Start of DATA UNDER STUDY

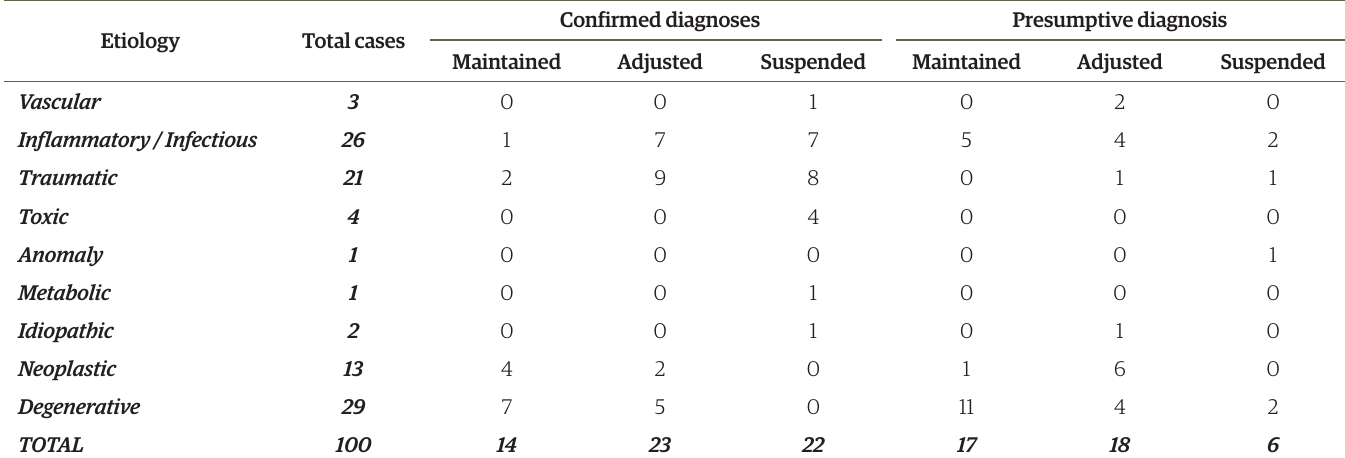
table 3. Characterization of the diagnoses, confirmed and presumptive, of dogs with neurologic diseases referred with a corticosteroid prescription (n = 100) to the Neurology Service at the Veterinary Hospital of UFRRJ, from August 2017 to April 2019. Seropédica, RJ.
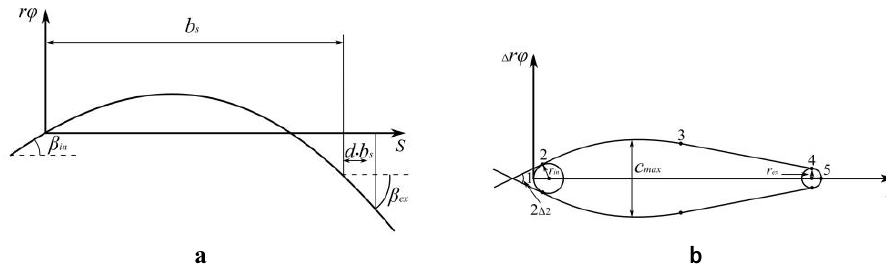
а b Figure 4. Blade section: а − blade mean line; Figure 4: Blade section: a - blade mean line; b - blade thickness with respect to the mean line Table 1: Basic geometric dimensions of the flow part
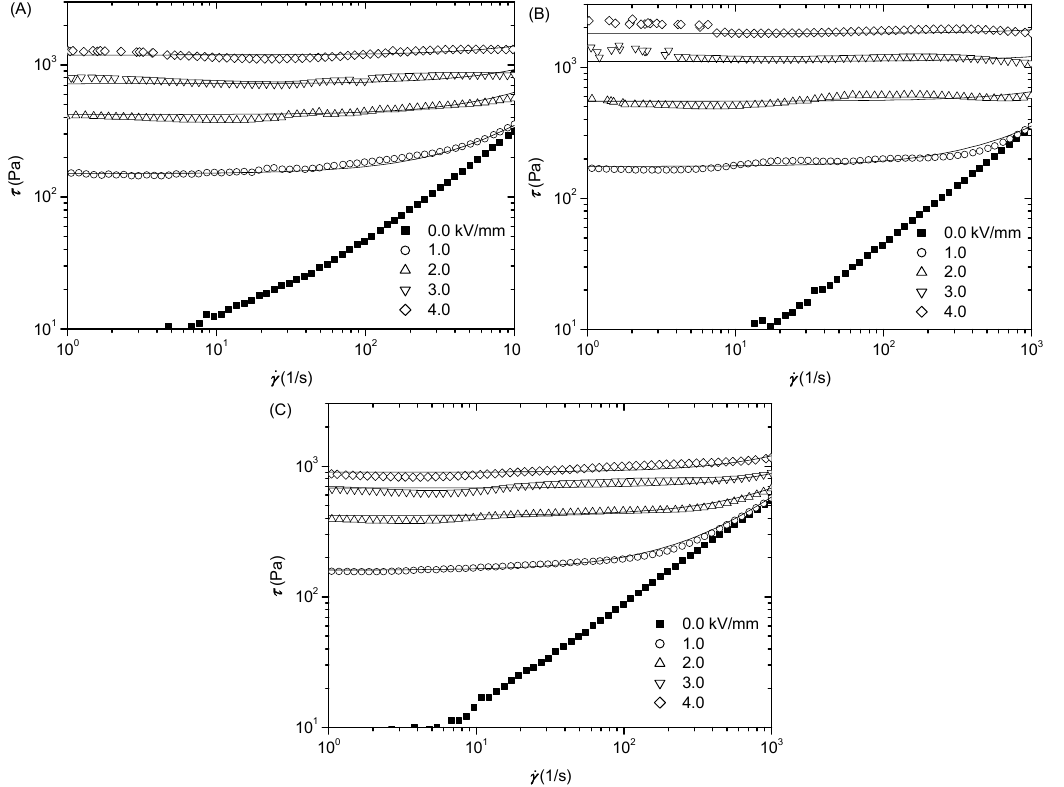
Figure 4. Flow curves of shear stress vs. shear rate for the electrorheological (ER) suspensions: ( A ) P[VBTMA][PF 6 ]; ( B ) P[VBTMA][PF 6 ]-c-PANI (40 wt %); ( C ) PANI ( φ = 27 vol %, T = 23 °C).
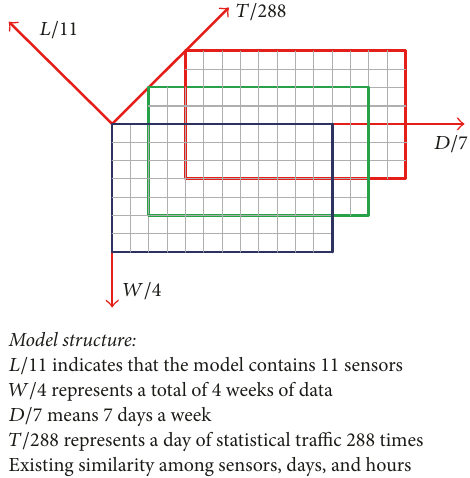
Model structure: L/11 indicates that the model contains 11 sensors W/4 represents a total of 4 weeks of data D/7 means 7 days a week T/288 represents a day of statistical traffic 288 times Existing similarity among sensors, days, and hours Figure 5: Tensor model of traffic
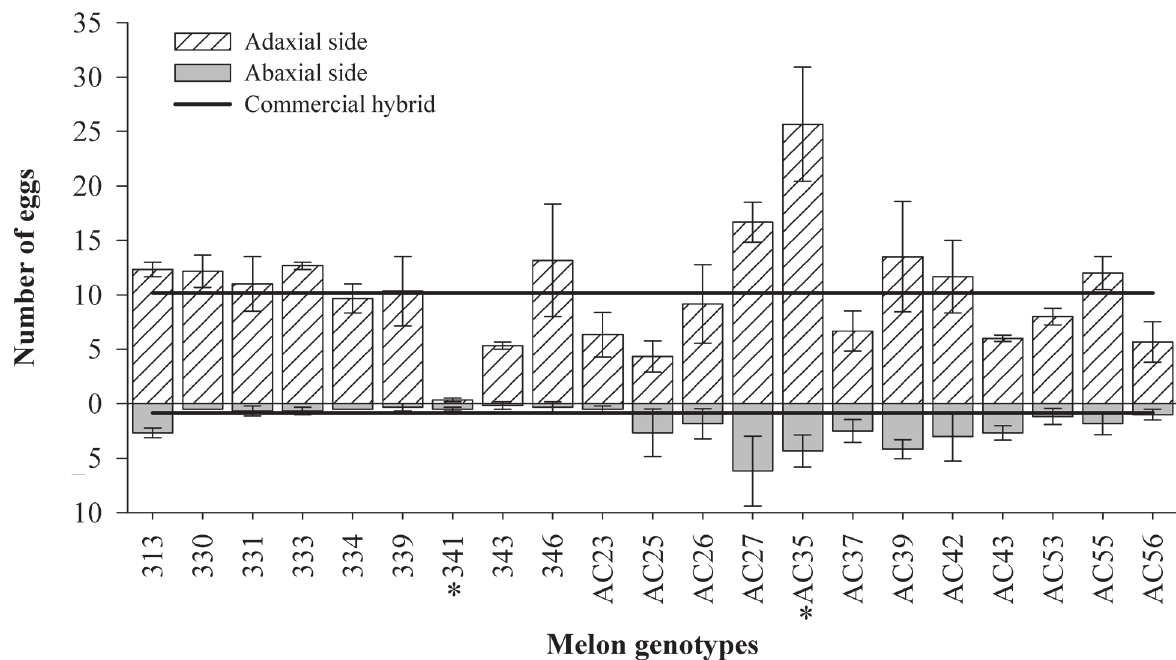
Figure 1. No preference of L. sativae for oviposition in melon genotypes. Genotypes followed by an asterisk indicates a signifi cant difference in relation to the commercial hybrid by Dunnett’s test (α = 0.05). Line in bold (mean number of eggs in the leaves of the susceptible standard genotype), Bars (mean number of eggs in leaves of genotypes with standard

End of DATA UNDER STUDY

Include the first line of the records, the line containing "Figure 4. Flow", and every line between them, repeated exactly. Skip the pictures.

table 3. Characterization of the diagnoses, confirmed and presumptive, of dogs with neurologic diseases referred with a corticosteroid prescription (n = 100) to the Neurology Service at the Veterinary Hospital of UFRRJ, from August 2017 to April 2019. Seropédica, RJ.
а b Figure 4. Blade section: а − blade mean line; Figure 4: Blade section: a - blade mean line; b - blade thickness with respect to the mean line Table 1: Basic geometric dimensions of the flow part
Figure 4. Flow curves of shear stress vs. shear rate for the electrorheological (ER) suspensions: ( A ) P[VBTMA][PF 6 ]; ( B ) P[VBTMA][PF 6 ]-c-PANI (40 wt %); ( C ) PANI ( φ = 27 vol %, T = 23 °C).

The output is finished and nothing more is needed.